# Assigned task
Look through the records below for the line with "Materiał niebezpieczny" and the line with "mantener a tu", then return those lines and all lines between, exactly.

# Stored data
______________________________

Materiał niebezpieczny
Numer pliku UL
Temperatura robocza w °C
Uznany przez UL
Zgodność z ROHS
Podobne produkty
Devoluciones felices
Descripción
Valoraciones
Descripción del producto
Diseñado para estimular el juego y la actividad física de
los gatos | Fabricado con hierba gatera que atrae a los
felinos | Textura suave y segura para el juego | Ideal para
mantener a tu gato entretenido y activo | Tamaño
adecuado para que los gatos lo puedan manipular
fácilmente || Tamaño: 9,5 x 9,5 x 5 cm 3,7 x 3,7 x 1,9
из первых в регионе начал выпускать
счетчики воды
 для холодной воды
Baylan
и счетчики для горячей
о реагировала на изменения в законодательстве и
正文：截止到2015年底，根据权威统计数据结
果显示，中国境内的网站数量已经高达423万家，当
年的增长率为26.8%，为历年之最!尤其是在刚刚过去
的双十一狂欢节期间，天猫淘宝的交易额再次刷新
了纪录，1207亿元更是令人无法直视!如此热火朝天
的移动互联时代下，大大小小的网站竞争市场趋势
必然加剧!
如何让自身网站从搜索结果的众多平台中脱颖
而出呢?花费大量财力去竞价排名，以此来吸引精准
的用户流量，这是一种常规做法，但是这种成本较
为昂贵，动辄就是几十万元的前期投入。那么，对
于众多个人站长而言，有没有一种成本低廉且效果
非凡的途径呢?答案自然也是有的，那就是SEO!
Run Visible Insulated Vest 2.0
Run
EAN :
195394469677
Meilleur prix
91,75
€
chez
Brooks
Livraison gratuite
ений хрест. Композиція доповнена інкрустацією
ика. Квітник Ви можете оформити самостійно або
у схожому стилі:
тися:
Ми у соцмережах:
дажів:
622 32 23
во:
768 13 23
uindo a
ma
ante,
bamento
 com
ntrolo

______________________________

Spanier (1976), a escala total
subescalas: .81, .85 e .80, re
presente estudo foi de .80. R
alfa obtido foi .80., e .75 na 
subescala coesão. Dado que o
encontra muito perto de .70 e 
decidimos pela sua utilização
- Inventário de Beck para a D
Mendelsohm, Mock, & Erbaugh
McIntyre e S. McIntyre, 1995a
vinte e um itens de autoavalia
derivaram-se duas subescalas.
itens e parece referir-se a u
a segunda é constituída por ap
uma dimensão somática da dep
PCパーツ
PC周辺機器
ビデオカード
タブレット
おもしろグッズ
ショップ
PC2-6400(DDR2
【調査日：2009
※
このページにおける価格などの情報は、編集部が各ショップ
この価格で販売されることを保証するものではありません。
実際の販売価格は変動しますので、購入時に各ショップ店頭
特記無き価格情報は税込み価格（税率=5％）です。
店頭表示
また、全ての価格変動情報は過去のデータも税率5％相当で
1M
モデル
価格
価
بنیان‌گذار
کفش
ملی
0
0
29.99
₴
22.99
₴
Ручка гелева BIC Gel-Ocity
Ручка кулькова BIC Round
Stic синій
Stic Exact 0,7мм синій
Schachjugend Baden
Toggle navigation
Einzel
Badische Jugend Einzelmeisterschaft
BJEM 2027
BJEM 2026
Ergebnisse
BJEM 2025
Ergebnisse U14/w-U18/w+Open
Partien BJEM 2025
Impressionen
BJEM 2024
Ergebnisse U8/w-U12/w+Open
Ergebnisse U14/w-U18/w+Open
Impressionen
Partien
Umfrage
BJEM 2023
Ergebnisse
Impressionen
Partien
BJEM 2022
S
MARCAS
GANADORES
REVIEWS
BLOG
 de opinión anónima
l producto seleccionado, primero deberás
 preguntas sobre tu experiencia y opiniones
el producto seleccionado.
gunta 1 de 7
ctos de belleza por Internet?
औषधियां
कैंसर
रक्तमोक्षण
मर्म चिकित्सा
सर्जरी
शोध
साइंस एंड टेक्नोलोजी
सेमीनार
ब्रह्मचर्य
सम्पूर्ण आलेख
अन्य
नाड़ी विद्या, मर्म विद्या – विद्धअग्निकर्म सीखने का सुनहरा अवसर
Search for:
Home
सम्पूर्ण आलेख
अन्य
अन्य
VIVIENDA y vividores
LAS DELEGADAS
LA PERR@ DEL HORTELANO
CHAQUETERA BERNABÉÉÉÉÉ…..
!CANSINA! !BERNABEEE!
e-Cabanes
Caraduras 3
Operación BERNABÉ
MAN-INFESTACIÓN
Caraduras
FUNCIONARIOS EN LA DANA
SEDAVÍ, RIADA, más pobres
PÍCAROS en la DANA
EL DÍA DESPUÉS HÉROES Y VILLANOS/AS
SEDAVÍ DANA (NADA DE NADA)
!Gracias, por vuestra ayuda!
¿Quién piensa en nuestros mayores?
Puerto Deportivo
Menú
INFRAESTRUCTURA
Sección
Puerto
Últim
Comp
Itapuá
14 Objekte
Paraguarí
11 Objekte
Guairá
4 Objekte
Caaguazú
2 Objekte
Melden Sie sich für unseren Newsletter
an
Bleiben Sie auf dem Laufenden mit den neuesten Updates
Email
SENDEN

______________________________

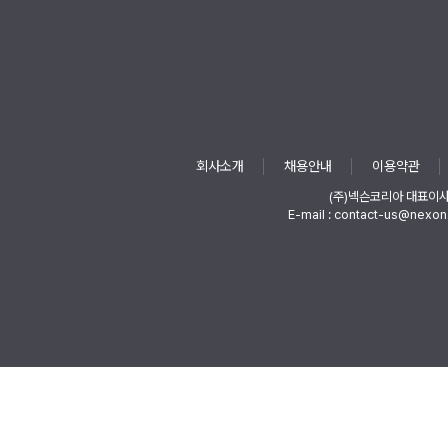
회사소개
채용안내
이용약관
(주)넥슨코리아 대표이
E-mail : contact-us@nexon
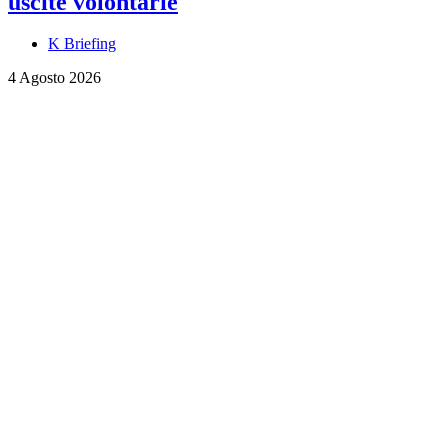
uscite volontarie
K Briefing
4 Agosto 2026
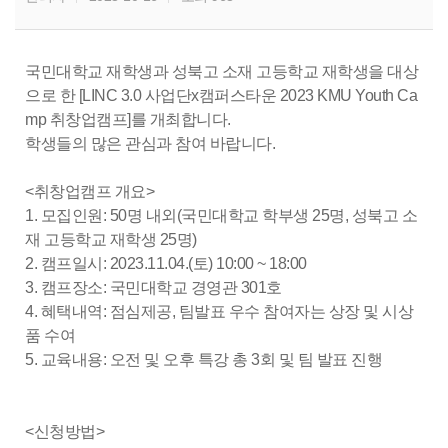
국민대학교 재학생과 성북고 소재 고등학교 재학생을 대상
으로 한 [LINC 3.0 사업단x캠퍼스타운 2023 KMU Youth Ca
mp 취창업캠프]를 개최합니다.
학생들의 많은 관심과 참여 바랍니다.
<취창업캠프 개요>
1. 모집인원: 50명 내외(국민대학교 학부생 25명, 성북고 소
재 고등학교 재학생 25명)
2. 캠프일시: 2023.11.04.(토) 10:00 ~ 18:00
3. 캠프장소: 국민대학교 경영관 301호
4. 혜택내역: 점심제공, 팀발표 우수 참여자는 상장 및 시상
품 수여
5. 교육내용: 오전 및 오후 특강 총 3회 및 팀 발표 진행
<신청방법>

______________________________

# Answer section
Materiał niebezpieczny
Numer pliku UL
Temperatura robocza w °C
Uznany przez UL
Zgodność z ROHS
Podobne produkty
Devoluciones felices
Descripción
Valoraciones
Descripción del producto
Diseñado para estimular el juego y la actividad física de
los gatos | Fabricado con hierba gatera que atrae a los
felinos | Textura suave y segura para el juego | Ideal para
mantener a tu gato entretenido y activo | Tamaño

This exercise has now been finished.